═══ Document section

Through the avenue of prayer we address God. The expressions of praise, gratitude and petitions are evidences that the God whom we worship and serve is a personal being.
God Contrasted With Idols
A marked contrast is drawn between God and men's idols. This distinction is seen and described in such Scriptures as Isaiah 44:9-17. Idolaters pray to a god that cannot hear, that cannot see, that cannot speak. The foolishness and futility of worshiping a dumb idol is obvious.
In order that man may be more able to visualize God as the invisible person that He is, the Bible abounds in anthropomorphisms (characteristics of man attributed to God). This is seen in such passages as Isaiah 59:1,2 and 1 Peter 3:12 where God is said to have a hand, ears, eyes and a face. Anthropopathisms (human feelings ascribed to God) are also found in the Bible - such as rejoicing, sorrow and anger (Lk. 15:7; Deut. 9:19; Hos. 11:9; etc.). Though invisible, these attributes attest to His personality. God is omniscient. He knows all that man thinks (Heb. 4:13).
In contrast to polytheism, there is but one God. "I am Jehovah, and there is none else; besides me there is no God" (Isa. 45:5). The one God who reveals Himself in the Bible is the first person in the Godhead, God the Father. He is an invisible, immortal personality. We rejoice that we, His children can praise Him, extol His matchless name, petition Him, and serve Him from the heart.

══════

## Short exercise A
Please write out the section of the passage on God and prayer between "In contrast to" and "from the heart.", inclusive.

═══ Data extract

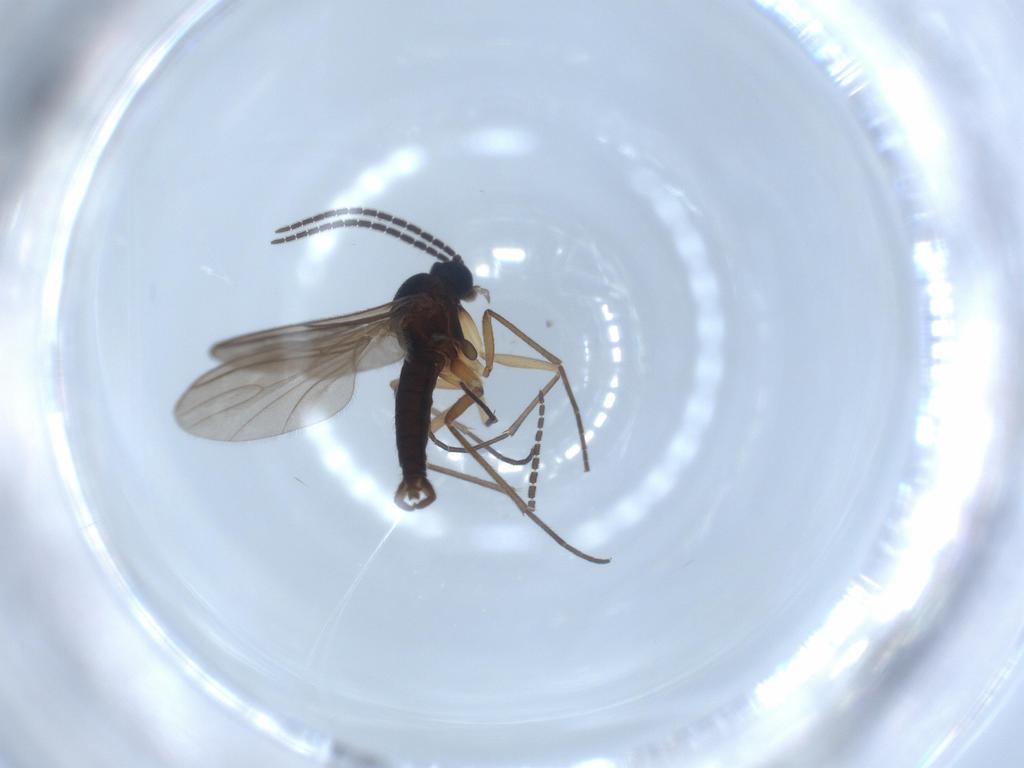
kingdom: Animalia
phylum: Arthropoda
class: Insecta
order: Diptera
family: Sciaridae
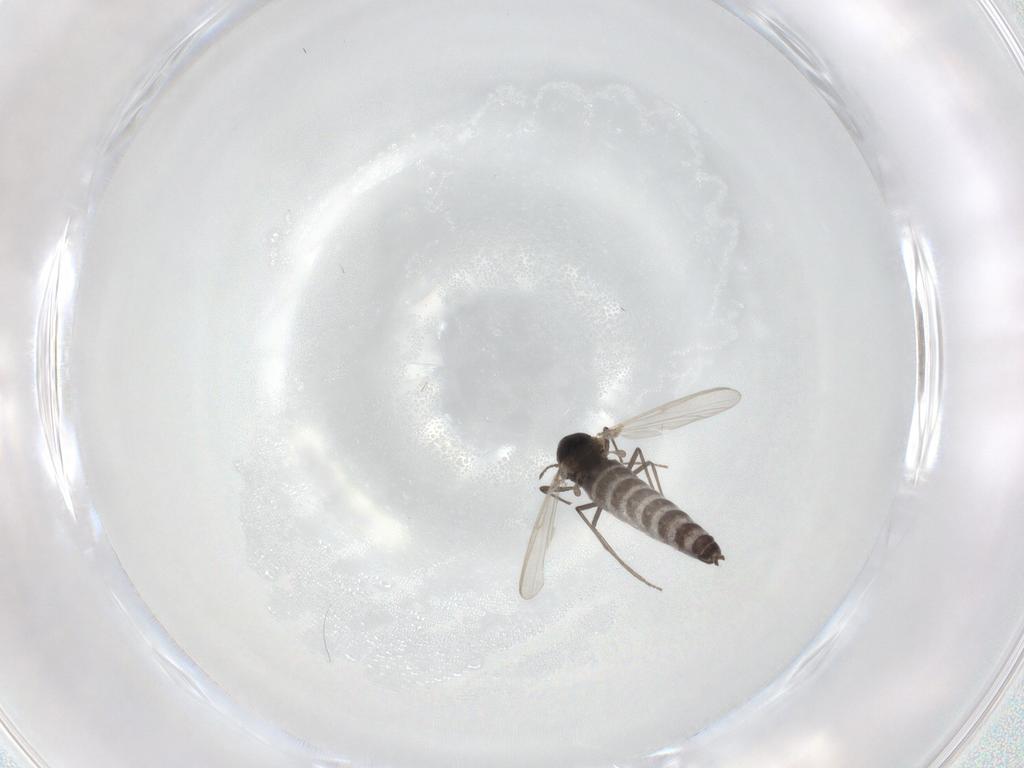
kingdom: Animalia
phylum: Arthropoda
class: Insecta
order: Diptera
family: Chironomidae
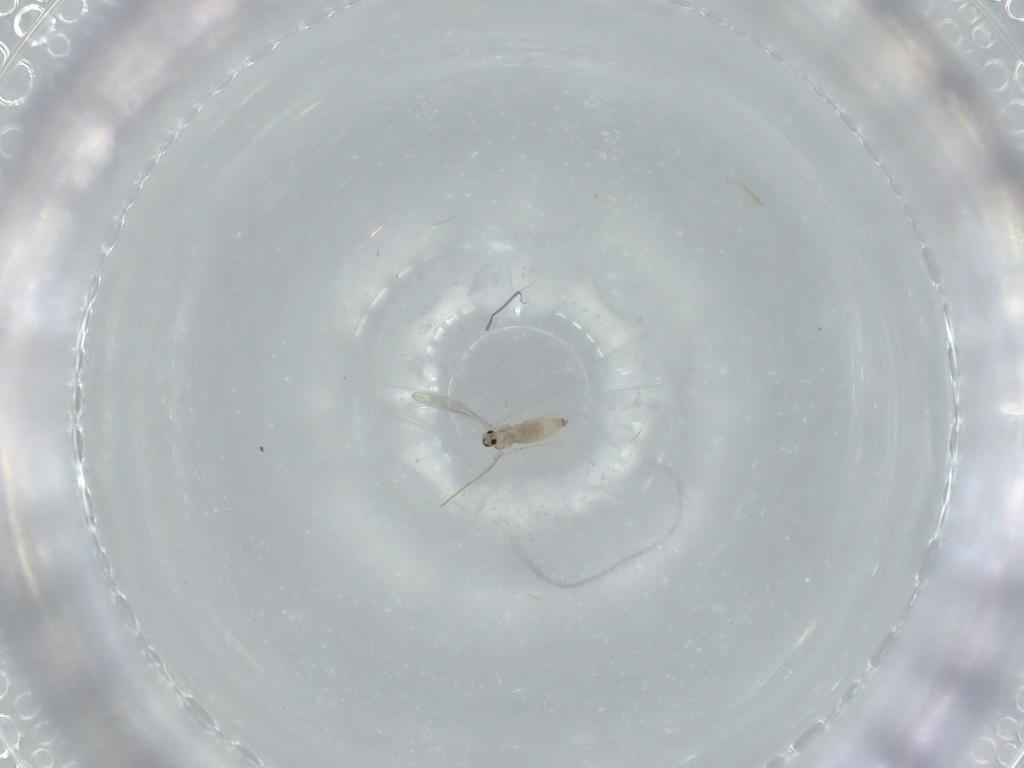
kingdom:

══════

## Short exercise B
Edit the classification records for living things so that "phylum" becomes "division" throughout, with nothing else changed. Leave the pictures out of your answer.

## Task output A
In contrast to polytheism, there is but one God. "I am Jehovah, and there is none else; besides me there is no God" (Isa. 45:5). The one God who reveals Himself in the Bible is the first person in the Godhead, God the Father. He is an invisible, immortal personality. We rejoice that we, His children can praise Him, extol His matchless name, petition Him, and serve Him from the heart.

## Task output B
kingdom: Animalia
division: Arthropoda
class: Insecta
order: Diptera
family: Sciaridae
kingdom: Animalia
division: Arthropoda
class: Insecta
order: Diptera
family: Chironomidae
kingdom:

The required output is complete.